For more expert insight and the latest market action, click here to watch this full episode of Market Domination.


This post was written by Luke Carberry Mogan.

Video transcript


- More bank earnings coming in today with mixed results, we heard from Bank of America and Morgan Stanley. Our next guest says, there are still headwinds the industry has to wade through, and he favors bigger, more business-diverse banks. Here with us now to break down the latest bank earnings is David Ellison Portfolio Manager of the Hennessy Large and Small Cap Financial Funds. David, it is great to have you on the show. So maybe let's just dive right in, David, to some of these names. Morgan Stanley they reported investors seem pleased. Walk us through the results, David. What'd you make of them?

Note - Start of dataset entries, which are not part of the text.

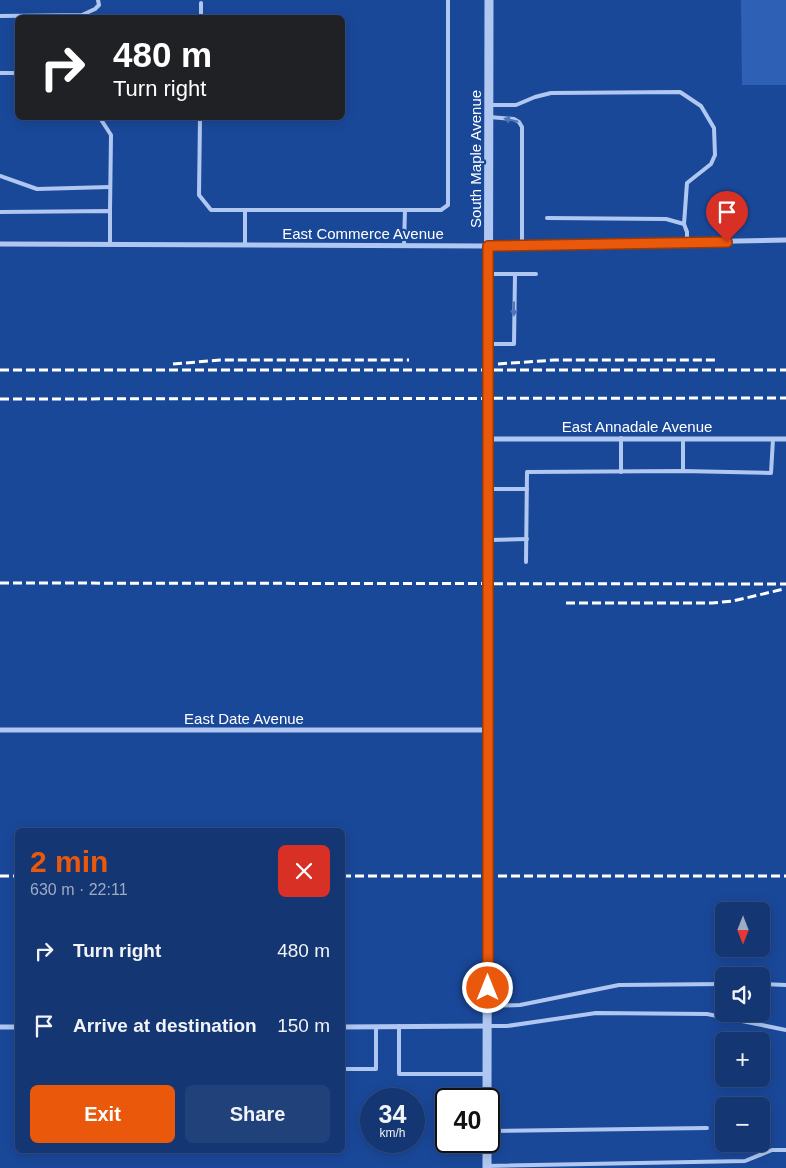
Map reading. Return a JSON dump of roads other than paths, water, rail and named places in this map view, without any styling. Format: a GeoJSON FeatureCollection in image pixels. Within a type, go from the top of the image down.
{"type":"FeatureCollection","features":[{"type":"Feature","properties":{"kind":"street","name":"South Maple Avenue"},"geometry":{"type":"LineString","coordinates":[[487,1088],[489,0]]}},
{"type":"Feature","properties":{"kind":"street","name":"East Commerce Avenue"},"geometry":{"type":"LineString","coordinates":[[0,244],[488,246],[786,240]]}},
{"type":"Feature","properties":{"kind":"street","name":"East Annadale Avenue"},"geometry":{"type":"LineString","coordinates":[[488,439],[786,439]]}},
{"type":"Feature","properties":{"kind":"street","name":"East Date Avenue"},"geometry":{"type":"LineString","coordinates":[[0,730],[488,730]]}},
{"type":"Feature","properties":{"kind":"street"},"geometry":{"type":"LineString","coordinates":[[345,1027],[488,1026]]}},
{"type":"Feature","properties":{"kind":"street"},"geometry":{"type":"LineString","coordinates":[[0,1027],[15,1027]]}},
{"type":"Feature","properties":{"kind":"street"},"geometry":{"type":"LineString","coordinates":[[487,1153],[487,1167]]}},
{"type":"Feature","properties":{"kind":"lane"},"geometry":{"type":"LineString","coordinates":[[82,15],[95,9],[99,5],[98,0]]}},
{"type":"Feature","properties":{"kind":"lane"},"geometry":{"type":"LineString","coordinates":[[200,120],[199,195],[211,210],[440,210],[448,205],[448,0]]}},
{"type":"Feature","properties":{"kind":"lane"},"geometry":{"type":"LineString","coordinates":[[201,3],[201,15]]}},
{"type":"Feature","properties":{"kind":"lane"},"geometry":{"type":"LineString","coordinates":[[0,16],[15,16]]}},
{"type":"Feature","properties":{"kind":"lane"},"geometry":{"type":"LineString","coordinates":[[0,73],[15,73]]}},
{"type":"Feature","properties":{"kind":"lane"},"geometry":{"type":"LineString","coordinates":[[488,106],[516,106],[551,93],[680,92],[701,106],[714,128],[715,155],[711,164],[687,182],[684,224],[687,232],[687,242]]}},
{"type":"Feature","properties":{"kind":"lane"},"geometry":{"type":"LineString","coordinates":[[488,117],[514,119],[519,122],[522,136],[522,245]]}},
{"type":"Feature","properties":{"kind":"lane"},"geometry":{"type":"LineString","coordinates":[[101,120],[111,135],[110,244]]}},
{"type":"Feature","properties":{"kind":"lane"},"geometry":{"type":"LineString","coordinates":[[0,176],[37,189],[110,187]]}},
{"type":"Feature","properties":{"kind":"lane"},"geometry":{"type":"LineString","coordinates":[[245,210],[245,245]]}},
{"type":"Feature","properties":{"kind":"lane"},"geometry":{"type":"LineString","coordinates":[[404,246],[405,210]]}},
{"type":"Feature","properties":{"kind":"lane"},"geometry":{"type":"LineString","coordinates":[[0,212],[110,211]]}},
{"type":"Feature","properties":{"kind":"lane"},"geometry":{"type":"LineString","coordinates":[[547,218],[666,219],[684,224]]}},
{"type":"Feature","properties":{"kind":"lane"},"geometry":{"type":"LineString","coordinates":[[488,274],[536,274]]}},
{"type":"Feature","properties":{"kind":"lane"},"geometry":{"type":"LineString","coordinates":[[488,344],[514,344],[515,274]]}},
{"type":"Feature","properties":{"kind":"lane"},"geometry":{"type":"LineString","coordinates":[[621,438],[621,472]]}},
{"type":"Feature","properties":{"kind":"lane"},"geometry":{"type":"LineString","coordinates":[[683,438],[683,471]]}},
{"type":"Feature","properties":{"kind":"lane"},"geometry":{"type":"LineString","coordinates":[[526,562],[527,472],[683,471],[771,473],[773,439]]}},
{"type":"Feature","properties":{"kind":"lane"},"geometry":{"type":"LineString","coordinates":[[488,489],[527,489]]}},
{"type":"Feature","properties":{"kind":"lane"},"geometry":{"type":"LineString","coordinates":[[488,540],[526,539]]}},
{"type":"Feature","properties":{"kind":"lane"},"geometry":{"type":"LineString","coordinates":[[488,1006],[520,1006],[619,985],[715,984]]}},
{"type":"Feature","properties":{"kind":"lane"},"geometry":{"type":"LineString","coordinates":[[770,984],[786,985]]}},
{"type":"Feature","properties":{"kind":"lane"},"geometry":{"type":"LineString","coordinates":[[488,1026],[507,1026],[596,1012],[689,1013],[707,1014],[786,1030]]}},
{"type":"Feature","properties":{"kind":"lane"},"geometry":{"type":"LineString","coordinates":[[345,1069],[376,1069],[376,1026]]}},
{"type":"Feature","properties":{"kind":"lane"},"geometry":{"type":"LineString","coordinates":[[399,1026],[399,1074],[487,1074]]}},
{"type":"Feature","properties":{"kind":"lane"},"geometry":{"type":"LineString","coordinates":[[500,1131],[707,1128]]}},
{"type":"Feature","properties":{"kind":"lane"},"geometry":{"type":"LineString","coordinates":[[487,1167],[744,1160],[772,1150],[786,1150]]}},
{"type":"Feature","properties":{"kind":"railway"},"geometry":{"type":"LineString","coordinates":[[173,364],[220,360],[409,360]]}},
{"type":"Feature","properties":{"kind":"railway"},"geometry":{"type":"LineString","coordinates":[[498,364],[555,360],[716,360]]}},
{"type":"Feature","properties":{"kind":"railway"},"geometry":{"type":"LineString","coordinates":[[0,370],[786,370]]}},
{"type":"Feature","properties":{"kind":"railway"},"geometry":{"type":"LineString","coordinates":[[0,399],[786,398]]}},
{"type":"Feature","properties":{"kind":"railway"},"geometry":{"type":"LineString","coordinates":[[0,583],[786,584]]}},
{"type":"Feature","properties":{"kind":"railway"},"geometry":{"type":"LineString","coordinates":[[566,603],[712,603],[733,601],[784,589]]}},
{"type":"Feature","properties":{"kind":"railway"},"geometry":{"type":"LineString","coordinates":[[0,876],[15,876]]}},
{"type":"Feature","properties":{"kind":"railway"},"geometry":{"type":"LineString","coordinates":[[345,876],[786,876]]}}]}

DAVID ELLISON: Well, the investment banking has been good across the industry, and they did another-- they had a good investment banking, sales, and trading quarter. Asset management continues to do reasonably well. Obviously, the market's been making new highs. And so the flows and the assets should follow that at Morgan Stanley. So I think it-- also one that's less sensitive to what's happening with traditional banking. Yield curve, credit, absolute level of rates don't impact them as much. So I think it becomes something to hang out in while you're waiting for the resolution on some of these other headwinds that aren't impacting Morgan Stanley.

- Yeah, I mean, we saw that really reflected in the other big banks that do have both sides of that business. Goldman doing better, more in the Morgan Stanley category. Then you have Bank of America reporting today the trading and asset management side of the business doing well, like it did at many of the banks. But higher credit card charge-offs, which reflects the more consumer challenges that are out there right now. How long are we in for that at the banks that delicate balancing act?

DAVID ELLISON: Yeah, well, I think the operative word they're using now is, credit is normalizing, which is, code for non-performers are rising, and they're rising pretty much across the board, not very fast at least for the ones that have already reported. And so I think that will continue just because that's what happens when the cycles start. It seems like, and yes, obviously, you got to watch it everybody's worried about commercial real estate office, et cetera. Everybody knows about that. But it's still going to be an issue. So I think they've got to wade through that.

I don't worry about that much because. Everybody knows about credit. Everybody's dealt with credit for a long time. I've been doing this for 40 years. We've had credit cycles. I think the boogeyman is-- or the real new issue is what's going to happen to the deposit side because since the Silicon Valley first republic issues of a year or so ago, the deposit side has really been exposed as a risk factor for the industry that we've never had. So you see most of these large banks losing noninterest bearing deposits to the market, and I'm not sure where they're going or where they're ending up.

But that really is the Golden Goose of this industry, or these low-cost deposits that they can fund, reasonably low-risk loans with to make a decent return over time. Lever it up, and do OK. And that covers a lot of sins with some of the other more risky stuff they do. But if they continue to lose that, That's going to be a long-term problem for them in terms of margins and overall profitability. So if I worry about anything now, going forward, it's going to be what's going to happen to those deposits and what are those deposits going to cost them long term?